[Job] Reproduce the records below exactly, leaving their images out.

[Entries shown]
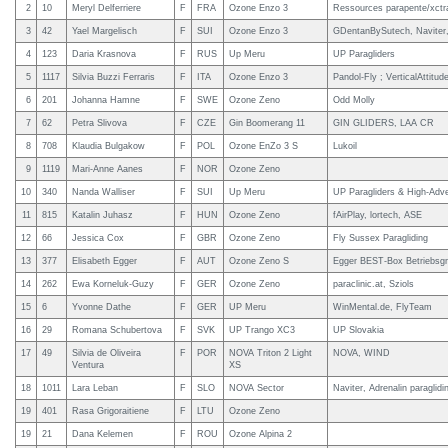
2
10
Meryl Delferriere
F
FRA
Ozone Enzo 3
Ressources parapente/xctra
3
42
Yael Margelisch
F
SUI
Ozone Enzo 3
GDentanBySutech, Naviter,
4
123
Daria Krasnova
F
RUS
Up Meru
UP Paragliders
5
1117
Silvia Buzzi Ferraris
F
ITA
Ozone Enzo 3
Pandol-Fly ; VerticalAttitud
6
201
Johanna Hamne
F
SWE
Ozone Zeno
Odd Molly
7
62
Petra Slivova
F
CZE
Gin Boomerang 11
GIN GLIDERS, LAA CR
8
708
Klaudia Bulgakow
F
POL
Ozone EnZo 3 S
Lukoil
9
1119
Mari-Anne Aanes
F
NOR
Ozone Zeno
10
340
Nanda Walliser
F
SUI
Up Meru
UP Paragliders & High-Adv
11
815
Katalin Juhasz
F
HUN
Ozone Zeno
fAirPlay, lortech, ASE
12
66
Jessica Cox
F
GBR
Ozone Zeno
Fly Sussex Paragliding
13
377
Elisabeth Egger
F
AUT
Ozone Zeno S
Egger BEST-Box Betriebs
14
262
Ewa Korneluk-Guzy
F
GER
Ozone Zeno
paraclinic.at, Sziols
15
6
Yvonne Dathe
F
GER
UP Meru
WinMental.de, FlyTeam
16
29
Romana Schubertova
F
SVK
UP Trango XC3
UP Slovakia
17
49
Silvia de Oliveira
F
POR
NOVA Triton 2 Light
NOVA, WIND
Ventura
XS
18
1011
Lara Leban
F
SLO
NOVA Sector
Naviter, Adrenalin paraglid
19
401
Rasa Grigoraitiene
F
LTU
Ozone Zeno
19
21
Dana Kelemen
F
ROU
Ozone Alpina 2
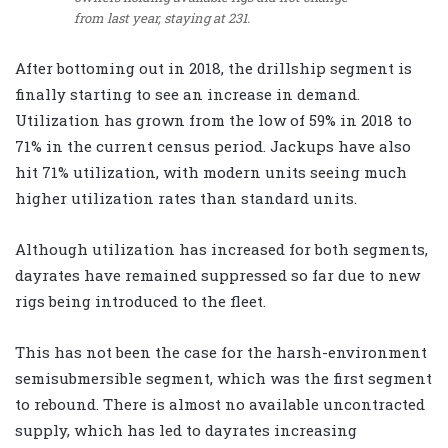
from last year, staying at 231.
After bottoming out in 2018, the drillship segment is
finally starting to see an increase in demand.
Utilization has grown from the low of 59% in 2018 to
71% in the current census period. Jackups have also
hit 71% utilization, with modern units seeing much
higher utilization rates than standard units.
Although utilization has increased for both segments,
dayrates have remained suppressed so far due to new
rigs being introduced to the fleet.
This has not been the case for the harsh-environment
semisubmersible segment, which was the first segment
to rebound. There is almost no available uncontracted
supply, which has led to dayrates increasing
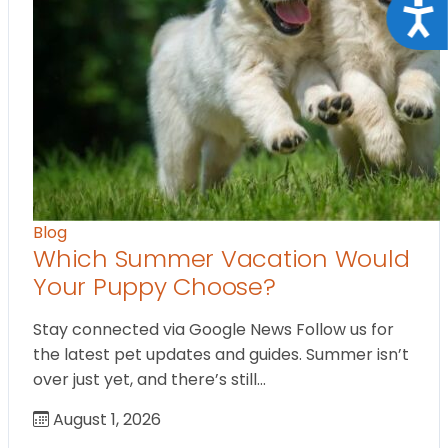
Acce
Blog
Which Summer Vacation Would
Your Puppy Choose?
Stay connected via Google News Follow us for
the latest pet updates and guides. Summer isn’t
over just yet, and there’s still…
August 1, 2026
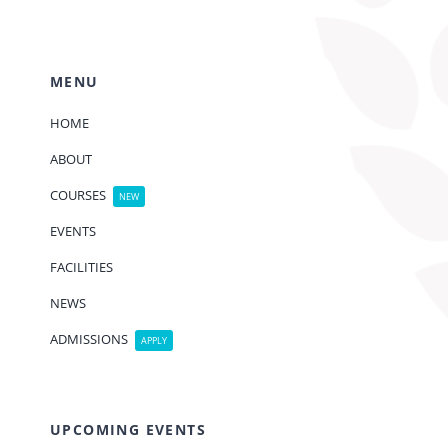
MENU
HOME
ABOUT
COURSES
NEW
EVENTS
FACILITIES
NEWS
ADMISSIONS
APPLY
UPCOMING EVENTS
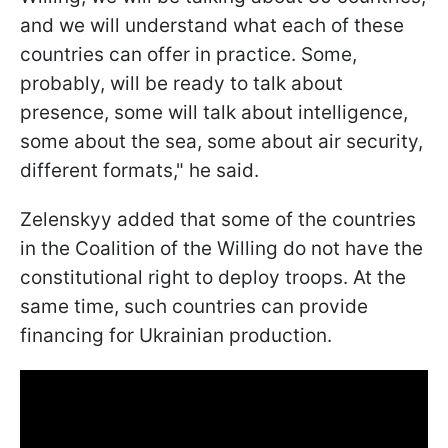
and we will understand what each of these
countries can offer in practice. Some,
probably, will be ready to talk about
presence, some will talk about intelligence,
some about the sea, some about air security,
different formats," he said.
Zelenskyy added that some of the countries
in the Coalition of the Willing do not have the
constitutional right to deploy troops. At the
same time, such countries can provide
financing for Ukrainian production.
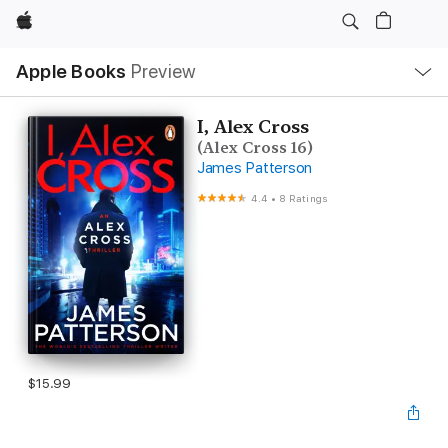
Apple
Local
Apple Books
Preview
Nav
Open
Menu
I, Alex Cross
(Alex Cross 16)
James Patterson
4.4
•
8 Ratings
$15.99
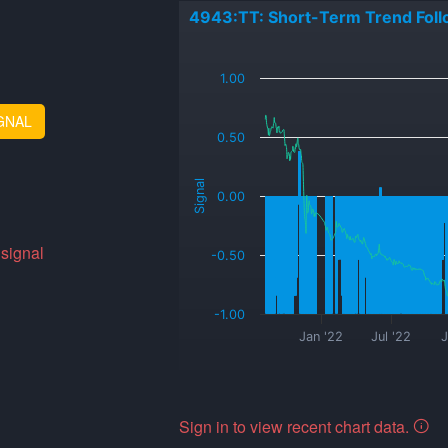
4943:TT: Short-Term Trend Foll
_
1.00
GNAL
0.50
Signal
0.00
 signal
-0.50
-1.00
Jan '22
Jul '22
J
Sign in to view recent chart data.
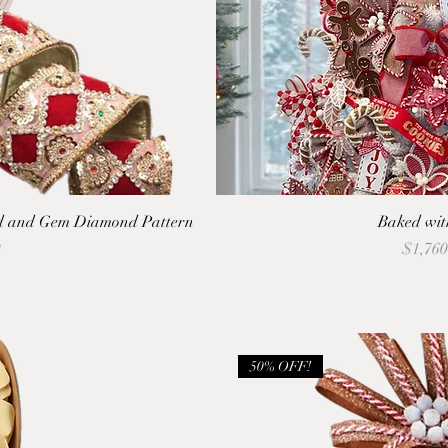
ld and Gem Diamond Pattern
Baked wit
Price
9
$1,760
50% OFF!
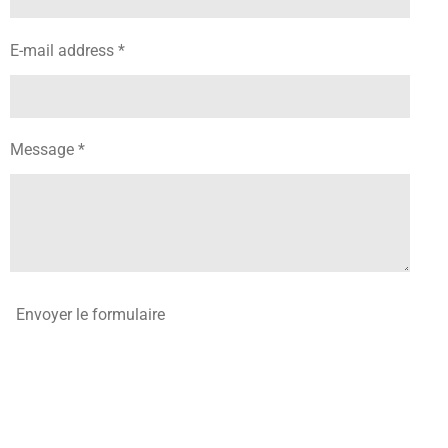
E-mail address *
Message *
Envoyer le formulaire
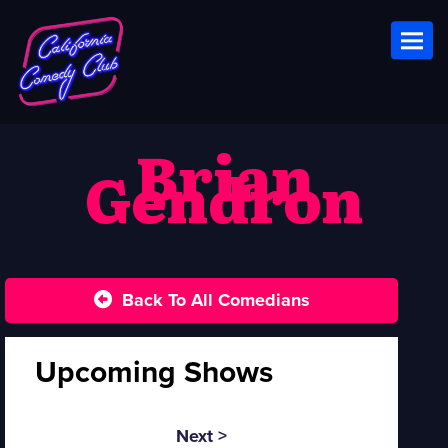
Toggl
Brian
Gendron
Back To All Comedians
Upcoming Shows
Next >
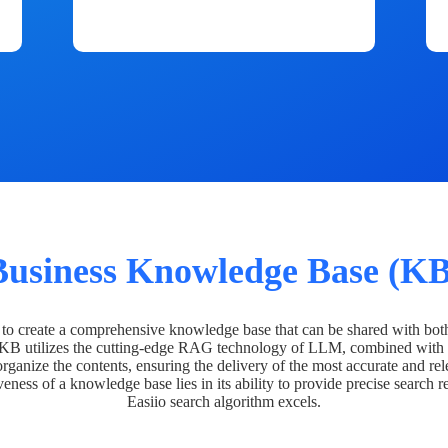
Business Knowledge Base (KB
o create a comprehensive knowledge base that can be shared with bot
 KB utilizes the cutting-edge RAG technology of LLM, combined with 
organize the contents, ensuring the delivery of the most accurate and rel
veness of a knowledge base lies in its ability to provide precise search r
Easiio search algorithm excels.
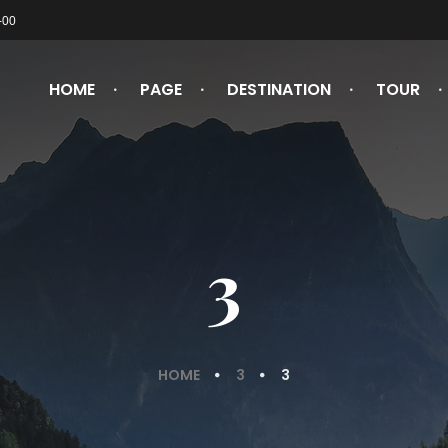
-00
HOME
PAGE
DESTINATION
TOUR
3
HOME
3
3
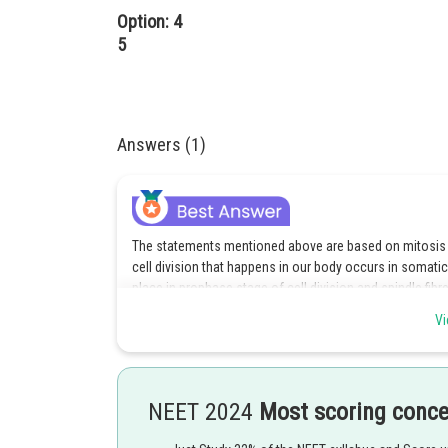
Option: 4
5
Answers (1)
The statements mentioned above are based on mitosis pr
cell division that happens in our body occurs in soma
place in prophase stage of cell division and spindle fibre
Vi
Option c is the correct answer.
NEET 2024
Most scoring conc
Posted by
Rishi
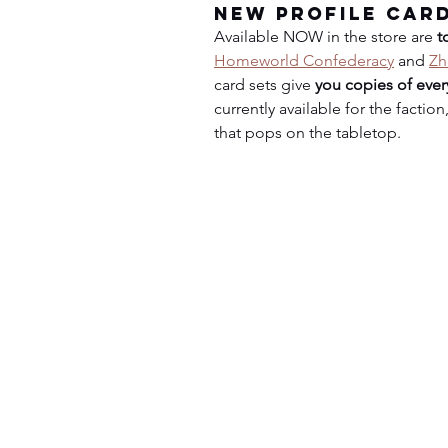
New Profile Car
Available NOW in the store are 
t
Homeworld Confederacy
 and 
Zh
card sets give 
you copies of every
currently available for the facti
that pops on the tabletop.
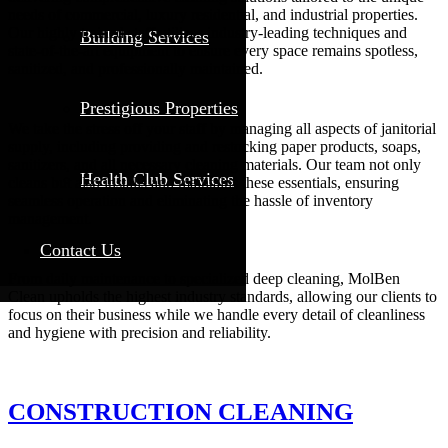
needs of commercial, luxury residential, and industrial properties.
Our highly trained staff utilizes industry-leading techniques and
Building Services
state-of-the-art equipment to ensure every space remains spotless,
sanitized, and professionally maintained.
Prestigious Properties
We take the stress off your staff by managing all aspects of janitorial
supply, including providing and restocking paper products, soaps,
sanitizers, and all necessary cleaning materials. Our team not only
Health Club Services
cleans but also installs and maintains these essentials, ensuring
seamless operation and eliminating the hassle of inventory
management.
Contact Us
From daily maintenance to specialized deep cleaning, MolBen
Clean upholds the highest industry standards, allowing our clients to
focus on their business while we handle every detail of cleanliness
and hygiene with precision and reliability.
CONSTRUCTION CLEANING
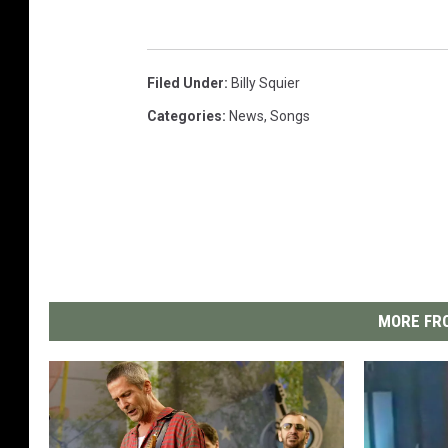
Filed Under
:
Billy Squier
Categories
:
News
,
Songs
MORE FRO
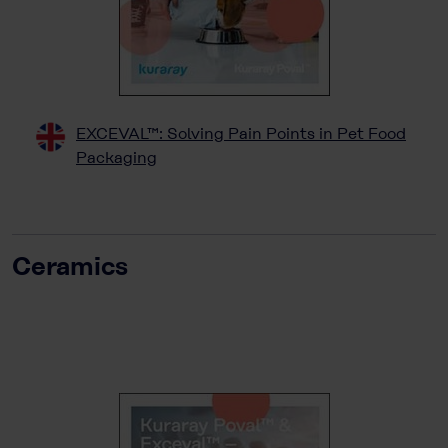
EXCEVAL™: Solving Pain Points in Pet Food
Packaging
Ceramics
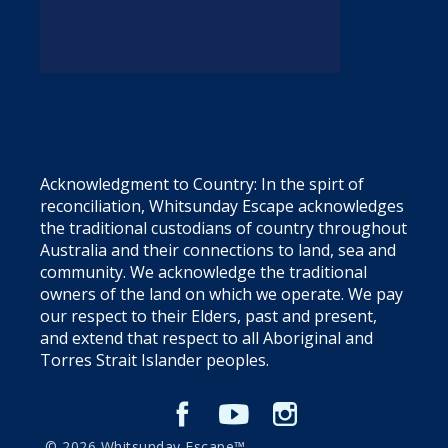
Acknowledgment to Country: In the spirt of
reconciliation, Whitsunday Escape acknowledges
the traditional custodians of country throughout
Australia and their connections to land, sea and
community. We acknowledge the traditional
owners of the land on which we operate. We pay
our respect to their Elders, past and present,
and extend that respect to all Aboriginal and
Torres Strait Islander peoples.
© 2026 Whitsunday Escape™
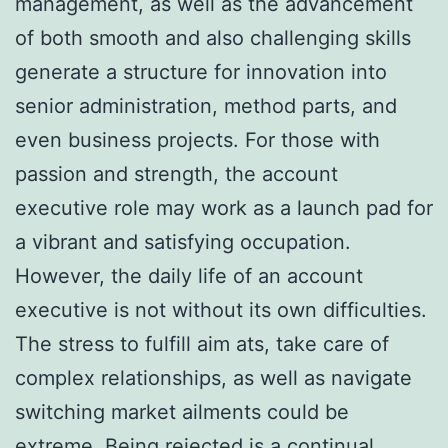
management, as well as the advancement
of both smooth and also challenging skills
generate a structure for innovation into
senior administration, method parts, and
even business projects. For those with
passion and strength, the account
executive role may work as a launch pad for
a vibrant and satisfying occupation.
However, the daily life of an account
executive is not without its own difficulties.
The stress to fulfill aim ats, take care of
complex relationships, as well as navigate
switching market ailments could be
extreme. Being rejected is a continual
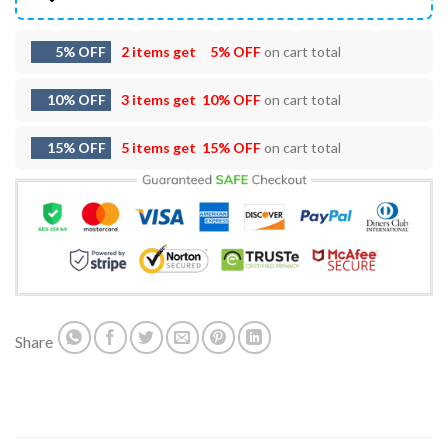
5% OFF
2 items get
5% OFF
on cart total
10% OFF
3 items get
10% OFF
on cart total
15% OFF
5 items get
15% OFF
on cart total
Share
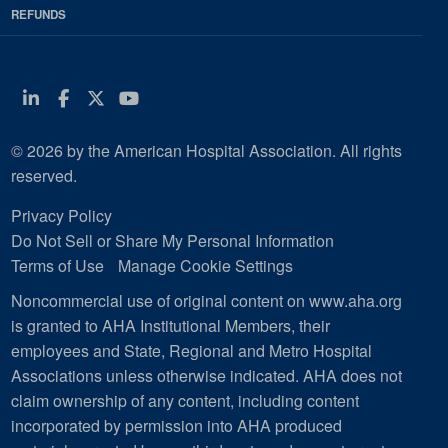
REFUNDS
Linkedin
Facebook
Twitter
Youtube
© 2026 by the American Hospital Association. All rights
reserved.
Privacy Policy
Do Not Sell or Share My Personal Information
Terms of Use
Manage Cookie Settings
Noncommercial use of original content on www.aha.org
is granted to AHA Institutional Members, their
employees and State, Regional and Metro Hospital
Associations unless otherwise indicated. AHA does not
claim ownership of any content, including content
incorporated by permission into AHA produced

[Solution to this task]
2
10
Meryl Delferriere
F
FRA
Ozone Enzo 3
Ressources parapente/xctra
3
42
Yael Margelisch
F
SUI
Ozone Enzo 3
GDentanBySutech, Naviter,
4
123
Daria Krasnova
F
RUS
Up Meru
UP Paragliders
5
1117
Silvia Buzzi Ferraris
F
ITA
Ozone Enzo 3
Pandol-Fly ; VerticalAttitud
6
201
Johanna Hamne
F
SWE
Ozone Zeno
Odd Molly
7
62
Petra Slivova
F
CZE
Gin Boomerang 11
GIN GLIDERS, LAA CR
8
708
Klaudia Bulgakow
F
POL
Ozone EnZo 3 S
Lukoil
9
1119
Mari-Anne Aanes
F
NOR
Ozone Zeno
10
340
Nanda Walliser
F
SUI
Up Meru
UP Paragliders & High-Adv
11
815
Katalin Juhasz
F
HUN
Ozone Zeno
fAirPlay, lortech, ASE
12
66
Jessica Cox
F
GBR
Ozone Zeno
Fly Sussex Paragliding
13
377
Elisabeth Egger
F
AUT
Ozone Zeno S
Egger BEST-Box Betriebs
14
262
Ewa Korneluk-Guzy
F
GER
Ozone Zeno
paraclinic.at, Sziols
15
6
Yvonne Dathe
F
GER
UP Meru
WinMental.de, FlyTeam
16
29
Romana Schubertova
F
SVK
UP Trango XC3
UP Slovakia
17
49
Silvia de Oliveira
F
POR
NOVA Triton 2 Light
NOVA, WIND
Ventura
XS
18
1011
Lara Leban
F
SLO
NOVA Sector
Naviter, Adrenalin paraglid
19
401
Rasa Grigoraitiene
F
LTU
Ozone Zeno
19
21
Dana Kelemen
F
ROU
Ozone Alpina 2
from last year, staying at 231.
After bottoming out in 2018, the drillship segment is
finally starting to see an increase in demand.
Utilization has grown from the low of 59% in 2018 to
71% in the current census period. Jackups have also
hit 71% utilization, with modern units seeing much
higher utilization rates than standard units.
Although utilization has increased for both segments,
dayrates have remained suppressed so far due to new
rigs being introduced to the fleet.
This has not been the case for the harsh-environment
semisubmersible segment, which was the first segment
to rebound. There is almost no available uncontracted
supply, which has led to dayrates increasing
Acce
Blog
Which Summer Vacation Would
Your Puppy Choose?
Stay connected via Google News Follow us for
the latest pet updates and guides. Summer isn’t
over just yet, and there’s still…
August 1, 2026
MENU
HOME
ABOUT
COURSES
NEW
EVENTS
FACILITIES
NEWS
ADMISSIONS
APPLY
UPCOMING EVENTS
and we will understand what each of these
countries can offer in practice. Some,
probably, will be ready to talk about
presence, some will talk about intelligence,
some about the sea, some about air security,
different formats," he said.
Zelenskyy added that some of the countries
in the Coalition of the Willing do not have the
constitutional right to deploy troops. At the
same time, such countries can provide
financing for Ukrainian production.
Apple
Local
Apple Books
Preview
Nav
Open
Menu
I, Alex Cross
(Alex Cross 16)
James Patterson
4.4
•
8 Ratings
$15.99
4943:TT: Short-Term Trend Foll
_
1.00
GNAL
0.50
Signal
0.00
 signal
-0.50
-1.00
Jan '22
Jul '22
J
Sign in to view recent chart data.
ld and Gem Diamond Pattern
Baked wit
Price
9
$1,760
50% OFF!
E-mail address *
Message *
Envoyer le formulaire
Toggl
Brian
Gendron
Back To All Comedians
Upcoming Shows
Next >
Business Knowledge Base (KB
o create a comprehensive knowledge base that can be shared with bot
 KB utilizes the cutting-edge RAG technology of LLM, combined with 
organize the contents, ensuring the delivery of the most accurate and rel
veness of a knowledge base lies in its ability to provide precise search r
Easiio search algorithm excels.
-00
HOME
PAGE
DESTINATION
TOUR
3
HOME
3
3
Option: 4
5
Answers (1)
The statements mentioned above are based on mitosis pr
cell division that happens in our body occurs in soma
place in prophase stage of cell division and spindle fibre
Vi
Option c is the correct answer.
NEET 2024
Most scoring conc
Posted by
Rishi
New Profile Car
Available NOW in the store are 
t
Homeworld Confederacy
 and 
Zh
card sets give 
you copies of every
currently available for the facti
that pops on the tabletop.
needs of commercial, luxury residential, and industrial properties.
Our highly trained staff utilizes industry-leading techniques and
Building Services
state-of-the-art equipment to ensure every space remains spotless,
sanitized, and professionally maintained.
Prestigious Properties
We take the stress off your staff by managing all aspects of janitorial
supply, including providing and restocking paper products, soaps,
sanitizers, and all necessary cleaning materials. Our team not only
Health Club Services
cleans but also installs and maintains these essentials, ensuring
seamless operation and eliminating the hassle of inventory
management.
Contact Us
From daily maintenance to specialized deep cleaning, MolBen
Clean upholds the highest industry standards, allowing our clients to
focus on their business while we handle every detail of cleanliness
and hygiene with precision and reliability.
CONSTRUCTION CLEANING
Filed Under
:
Billy Squier
Categories
:
News
,
Songs
MORE FRO
EXCEVAL™: Solving Pain Points in Pet Food
Packaging
Ceramics
Acknowledgment to Country: In the spirt of
reconciliation, Whitsunday Escape acknowledges
the traditional custodians of country throughout
Australia and their connections to land, sea and
community. We acknowledge the traditional
owners of the land on which we operate. We pay
our respect to their Elders, past and present,
and extend that respect to all Aboriginal and
Torres Strait Islander peoples.
© 2026 Whitsunday Escape™
management, as well as the advancement
of both smooth and also challenging skills
generate a structure for innovation into
senior administration, method parts, and
even business projects. For those with
passion and strength, the account
executive role may work as a launch pad for
a vibrant and satisfying occupation.
However, the daily life of an account
executive is not without its own difficulties.
The stress to fulfill aim ats, take care of
complex relationships, as well as navigate
switching market ailments could be
extreme. Being rejected is a continual
5% OFF
2 items get
5% OFF
on cart total
10% OFF
3 items get
10% OFF
on cart total
15% OFF
5 items get
15% OFF
on cart total
Share
REFUNDS
Linkedin
Facebook
Twitter
Youtube
© 2026 by the American Hospital Association. All rights
reserved.
Privacy Policy
Do Not Sell or Share My Personal Information
Terms of Use
Manage Cookie Settings
Noncommercial use of original content on www.aha.org
is granted to AHA Institutional Members, their
employees and State, Regional and Metro Hospital
Associations unless otherwise indicated. AHA does not
claim ownership of any content, including content
incorporated by permission into AHA produced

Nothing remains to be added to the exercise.